::: Data for analysis :::

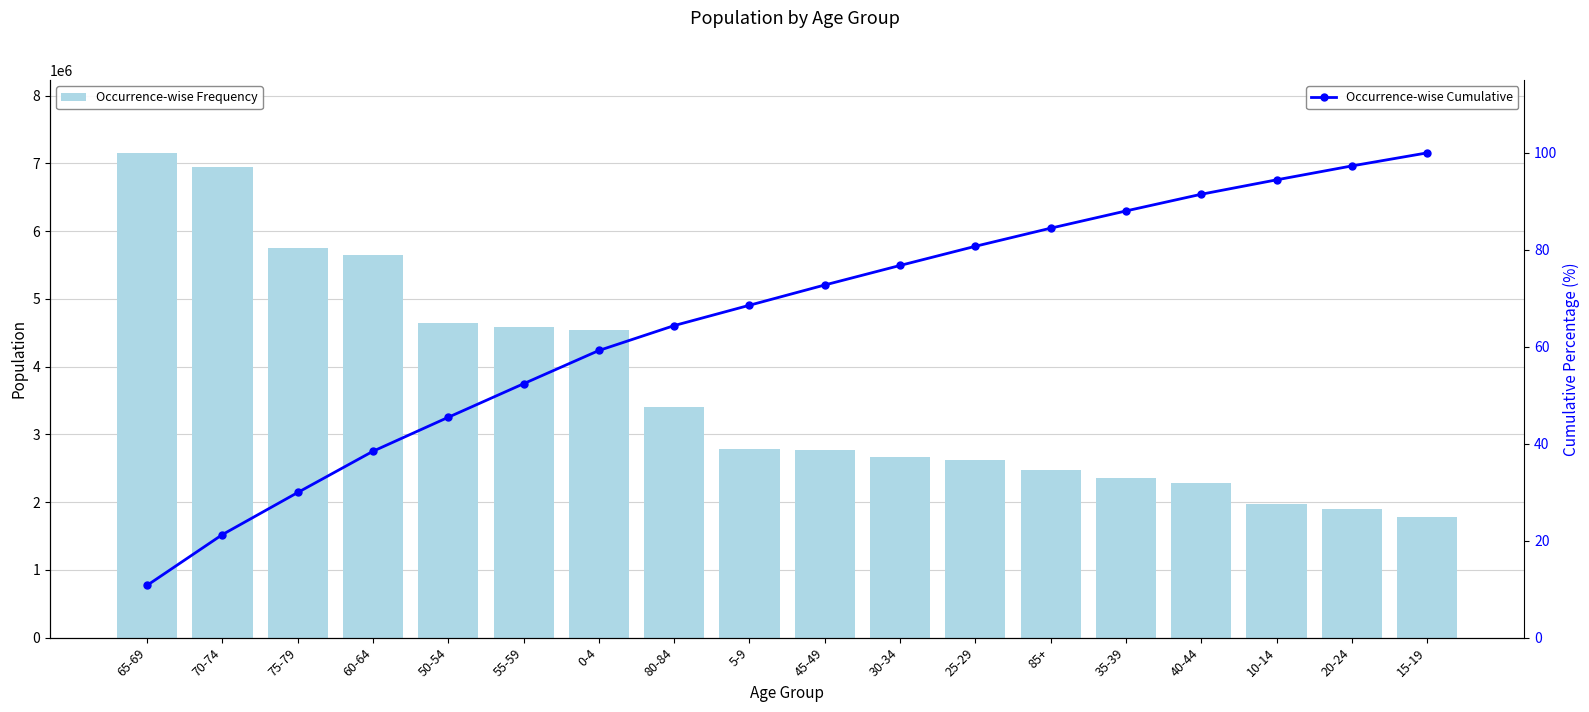

What is the spread (max minus min) of values at 75-79?

5751031.1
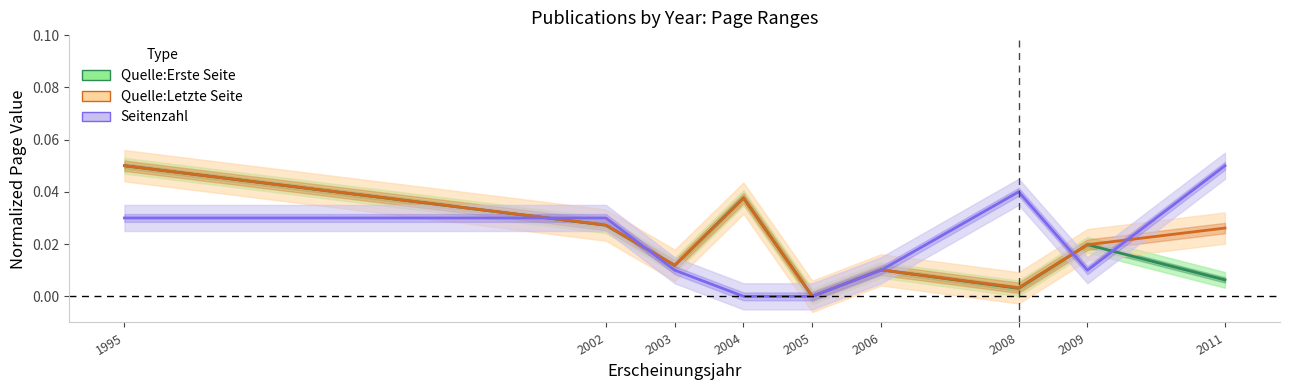

What is the sum of all Seitenzahl values?

0.2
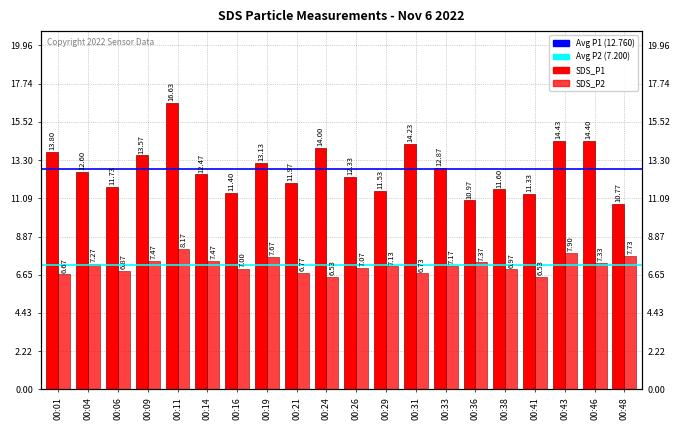

Reading right to left, extract all data points from this chart.

SDS_P1: 00:48=10.8	00:46=14.4	00:43=14.4	00:41=11.3	00:38=11.6	00:36=11.0	00:33=12.9	00:31=14.2	00:29=11.5	00:26=12.3	00:24=14.0	00:21=12.0	00:19=13.1	00:16=11.4	00:14=12.5	00:11=16.6	00:09=13.6	00:06=11.7	00:04=12.6	00:01=13.8
SDS_P2: 00:48=7.7	00:46=7.3	00:43=7.9	00:41=6.5	00:38=7.0	00:36=7.4	00:33=7.2	00:31=6.7	00:29=7.1	00:26=7.1	00:24=6.5	00:21=6.8	00:19=7.7	00:16=7.0	00:14=7.5	00:11=8.2	00:09=7.5	00:06=6.9	00:04=7.3	00:01=6.7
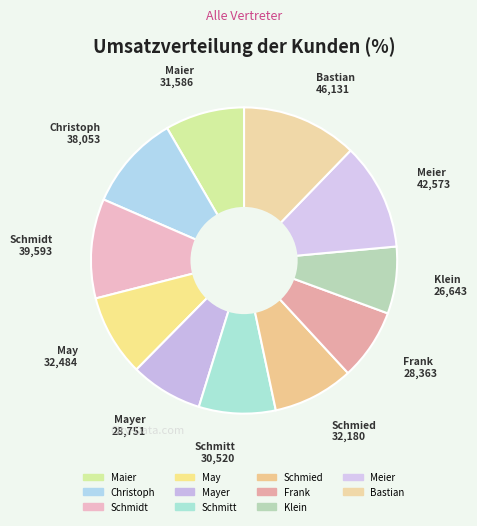

Approximately how many times larger is the value at Klein compared to Frank?

0.9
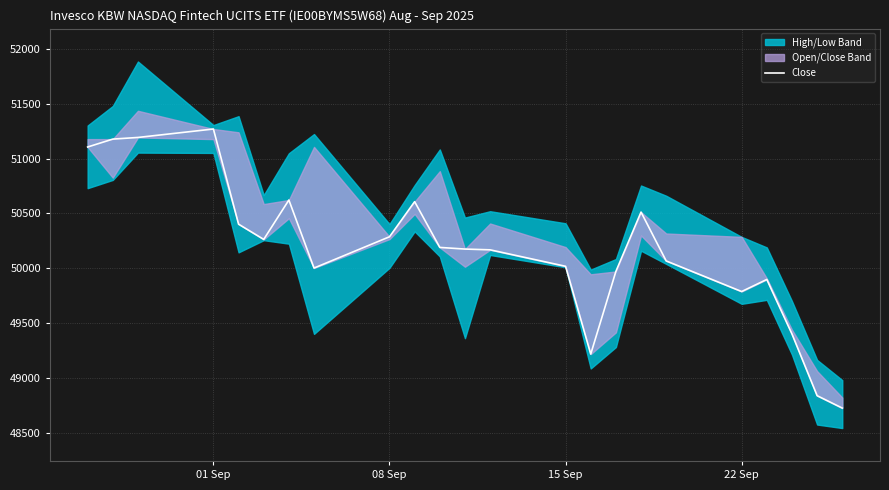

How many points are lower than both their immediate neighbors (excluding endpoints)?

4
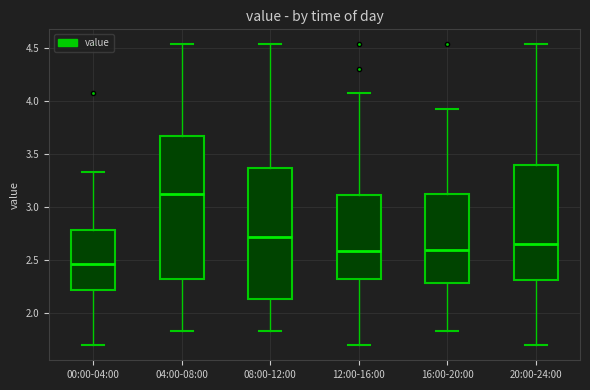

Reading left to right, read every box against the y-axis: the position of its median line, the range the box covers, and the ends of its whiskers. The values are not printed on the chart, so give them approximately, as read against the axis.

00:00-04:00: median 2.45, box 2.20 to 2.80, whiskers 1.70 to 3.35
04:00-08:00: median 3.10, box 2.35 to 3.65, whiskers 1.85 to 4.55
08:00-12:00: median 2.70, box 2.15 to 3.35, whiskers 1.85 to 4.55
12:00-16:00: median 2.60, box 2.30 to 3.10, whiskers 1.70 to 4.05
16:00-20:00: median 2.60, box 2.30 to 3.10, whiskers 1.85 to 3.90
20:00-24:00: median 2.65, box 2.30 to 3.40, whiskers 1.70 to 4.55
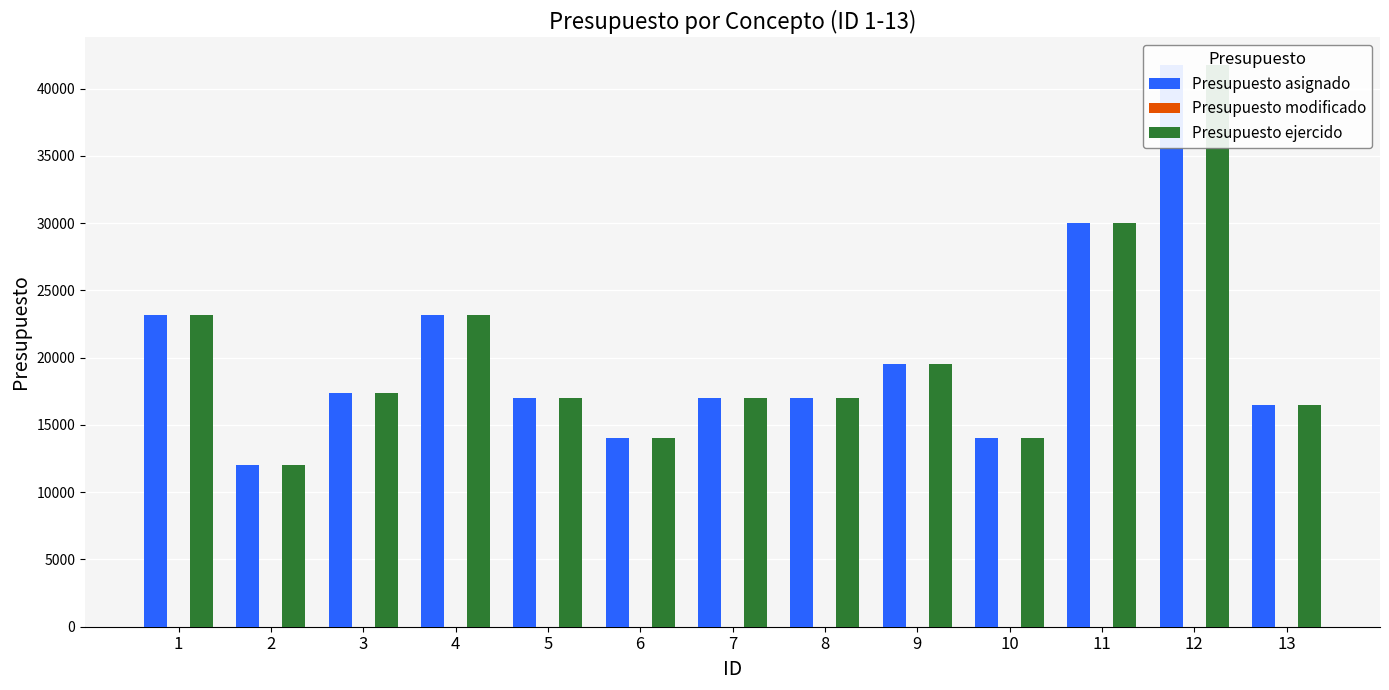

What is the total value across all series at 7?

34000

:::

■ Task prompt
Could you revise all of the items above so that each "chart" becomes "graph", with everything else unchanged and the pictures left out?

■ Solution for this exercise
What is the spread (max minus min) of values at 75-79?

5751031.1

What is the sum of all Seitenzahl values?

0.2

Reading right to left, extract all data points from this graph.

SDS_P1: 00:48=10.8	00:46=14.4	00:43=14.4	00:41=11.3	00:38=11.6	00:36=11.0	00:33=12.9	00:31=14.2	00:29=11.5	00:26=12.3	00:24=14.0	00:21=12.0	00:19=13.1	00:16=11.4	00:14=12.5	00:11=16.6	00:09=13.6	00:06=11.7	00:04=12.6	00:01=13.8
SDS_P2: 00:48=7.7	00:46=7.3	00:43=7.9	00:41=6.5	00:38=7.0	00:36=7.4	00:33=7.2	00:31=6.7	00:29=7.1	00:26=7.1	00:24=6.5	00:21=6.8	00:19=7.7	00:16=7.0	00:14=7.5	00:11=8.2	00:09=7.5	00:06=6.9	00:04=7.3	00:01=6.7

Approximately how many times larger is the value at Klein compared to Frank?

0.9

How many points are lower than both their immediate neighbors (excluding endpoints)?

4

Reading left to right, read every box against the y-axis: the position of its median line, the range the box covers, and the ends of its whiskers. The values are not printed on the graph, so give them approximately, as read against the axis.

00:00-04:00: median 2.45, box 2.20 to 2.80, whiskers 1.70 to 3.35
04:00-08:00: median 3.10, box 2.35 to 3.65, whiskers 1.85 to 4.55
08:00-12:00: median 2.70, box 2.15 to 3.35, whiskers 1.85 to 4.55
12:00-16:00: median 2.60, box 2.30 to 3.10, whiskers 1.70 to 4.05
16:00-20:00: median 2.60, box 2.30 to 3.10, whiskers 1.85 to 3.90
20:00-24:00: median 2.65, box 2.30 to 3.40, whiskers 1.70 to 4.55

What is the total value across all series at 7?

34000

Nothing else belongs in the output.